WHAT TO PRODUCE —
What lines in the entries hold the string "hotel"? List them.

Records excerpted from a collection —
----

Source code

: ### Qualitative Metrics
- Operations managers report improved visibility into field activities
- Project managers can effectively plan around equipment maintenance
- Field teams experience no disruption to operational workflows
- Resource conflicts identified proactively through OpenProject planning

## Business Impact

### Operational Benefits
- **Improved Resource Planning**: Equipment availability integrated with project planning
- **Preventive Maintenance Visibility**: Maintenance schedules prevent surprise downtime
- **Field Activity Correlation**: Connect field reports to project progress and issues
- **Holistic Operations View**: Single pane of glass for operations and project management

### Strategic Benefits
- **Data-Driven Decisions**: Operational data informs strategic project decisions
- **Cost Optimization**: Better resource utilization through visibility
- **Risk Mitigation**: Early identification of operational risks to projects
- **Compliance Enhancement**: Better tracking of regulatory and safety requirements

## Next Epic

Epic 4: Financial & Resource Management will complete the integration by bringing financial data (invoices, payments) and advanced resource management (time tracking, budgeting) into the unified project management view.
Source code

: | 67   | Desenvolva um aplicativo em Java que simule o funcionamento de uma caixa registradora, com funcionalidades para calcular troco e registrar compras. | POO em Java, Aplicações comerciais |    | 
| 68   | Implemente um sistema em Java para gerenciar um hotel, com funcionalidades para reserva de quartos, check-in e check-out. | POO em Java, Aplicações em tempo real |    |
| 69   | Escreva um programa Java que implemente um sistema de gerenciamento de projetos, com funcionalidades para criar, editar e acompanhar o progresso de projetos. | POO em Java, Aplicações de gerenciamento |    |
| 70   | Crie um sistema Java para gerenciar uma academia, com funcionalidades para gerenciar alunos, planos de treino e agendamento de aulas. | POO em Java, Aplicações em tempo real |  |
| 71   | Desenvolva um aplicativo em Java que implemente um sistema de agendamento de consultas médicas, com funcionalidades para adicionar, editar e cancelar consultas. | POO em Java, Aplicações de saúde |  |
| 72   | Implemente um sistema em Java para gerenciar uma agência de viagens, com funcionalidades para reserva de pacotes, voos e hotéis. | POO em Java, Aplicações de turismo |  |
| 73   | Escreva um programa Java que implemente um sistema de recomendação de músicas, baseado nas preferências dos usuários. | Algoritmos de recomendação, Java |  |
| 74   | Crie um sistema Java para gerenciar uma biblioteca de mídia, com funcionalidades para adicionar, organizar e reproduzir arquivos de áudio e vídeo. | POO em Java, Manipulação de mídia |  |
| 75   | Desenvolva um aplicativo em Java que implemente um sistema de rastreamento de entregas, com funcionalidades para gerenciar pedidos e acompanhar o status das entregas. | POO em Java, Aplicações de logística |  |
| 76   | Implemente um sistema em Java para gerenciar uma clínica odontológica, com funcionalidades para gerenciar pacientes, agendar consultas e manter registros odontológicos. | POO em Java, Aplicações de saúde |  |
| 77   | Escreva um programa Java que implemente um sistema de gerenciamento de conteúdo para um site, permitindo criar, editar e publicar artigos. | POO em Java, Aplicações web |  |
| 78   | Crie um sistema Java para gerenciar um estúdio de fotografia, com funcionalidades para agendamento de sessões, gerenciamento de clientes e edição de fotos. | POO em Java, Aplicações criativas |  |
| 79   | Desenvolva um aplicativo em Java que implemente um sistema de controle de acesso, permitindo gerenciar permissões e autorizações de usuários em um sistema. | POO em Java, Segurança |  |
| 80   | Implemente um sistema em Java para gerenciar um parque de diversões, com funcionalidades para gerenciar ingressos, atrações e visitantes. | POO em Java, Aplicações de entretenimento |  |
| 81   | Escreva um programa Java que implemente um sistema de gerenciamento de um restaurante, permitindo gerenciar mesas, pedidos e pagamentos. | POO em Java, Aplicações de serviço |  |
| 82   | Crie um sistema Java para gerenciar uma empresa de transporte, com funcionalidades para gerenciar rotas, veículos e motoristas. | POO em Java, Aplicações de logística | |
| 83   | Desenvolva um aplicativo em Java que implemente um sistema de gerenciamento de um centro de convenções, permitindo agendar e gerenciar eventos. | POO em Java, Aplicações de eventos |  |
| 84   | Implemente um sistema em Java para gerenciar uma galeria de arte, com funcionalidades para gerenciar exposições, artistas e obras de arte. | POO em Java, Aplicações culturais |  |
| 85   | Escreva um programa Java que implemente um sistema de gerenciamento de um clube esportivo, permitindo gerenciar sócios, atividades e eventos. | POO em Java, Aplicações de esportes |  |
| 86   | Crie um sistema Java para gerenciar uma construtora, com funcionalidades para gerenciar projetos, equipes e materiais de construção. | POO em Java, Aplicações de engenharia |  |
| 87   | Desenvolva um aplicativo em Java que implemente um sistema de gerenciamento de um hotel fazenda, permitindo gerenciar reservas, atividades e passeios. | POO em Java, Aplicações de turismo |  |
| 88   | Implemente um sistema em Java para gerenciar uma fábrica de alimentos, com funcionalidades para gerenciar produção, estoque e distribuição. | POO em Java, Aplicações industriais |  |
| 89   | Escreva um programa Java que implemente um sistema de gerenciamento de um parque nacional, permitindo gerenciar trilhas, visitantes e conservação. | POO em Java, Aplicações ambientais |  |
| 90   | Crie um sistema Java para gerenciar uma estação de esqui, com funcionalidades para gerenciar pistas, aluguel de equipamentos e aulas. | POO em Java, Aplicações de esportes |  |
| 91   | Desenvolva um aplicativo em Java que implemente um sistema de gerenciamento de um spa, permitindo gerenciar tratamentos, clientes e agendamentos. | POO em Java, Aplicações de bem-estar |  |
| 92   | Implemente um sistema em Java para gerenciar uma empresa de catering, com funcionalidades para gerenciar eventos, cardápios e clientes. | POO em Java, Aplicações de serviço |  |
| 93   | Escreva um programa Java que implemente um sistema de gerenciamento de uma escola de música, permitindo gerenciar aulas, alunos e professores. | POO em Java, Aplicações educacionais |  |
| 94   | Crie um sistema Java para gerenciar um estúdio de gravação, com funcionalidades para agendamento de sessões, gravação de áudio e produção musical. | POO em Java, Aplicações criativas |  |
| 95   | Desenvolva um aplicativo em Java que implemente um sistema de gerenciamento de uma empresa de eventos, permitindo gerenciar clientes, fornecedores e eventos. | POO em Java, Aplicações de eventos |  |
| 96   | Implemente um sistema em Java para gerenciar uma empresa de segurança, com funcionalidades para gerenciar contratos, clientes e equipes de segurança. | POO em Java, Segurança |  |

----

ANSWER TO THIS TASK —
| 68   | Implemente um sistema em Java para gerenciar um hotel, com funcionalidades para reserva de quartos, check-in e check-out. | POO em Java, Aplicações em tempo real |    |
| 87   | Desenvolva um aplicativo em Java que implemente um sistema de gerenciamento de um hotel fazenda, permitindo gerenciar reservas, atividades e passeios. | POO em Java, Aplicações de turismo |  |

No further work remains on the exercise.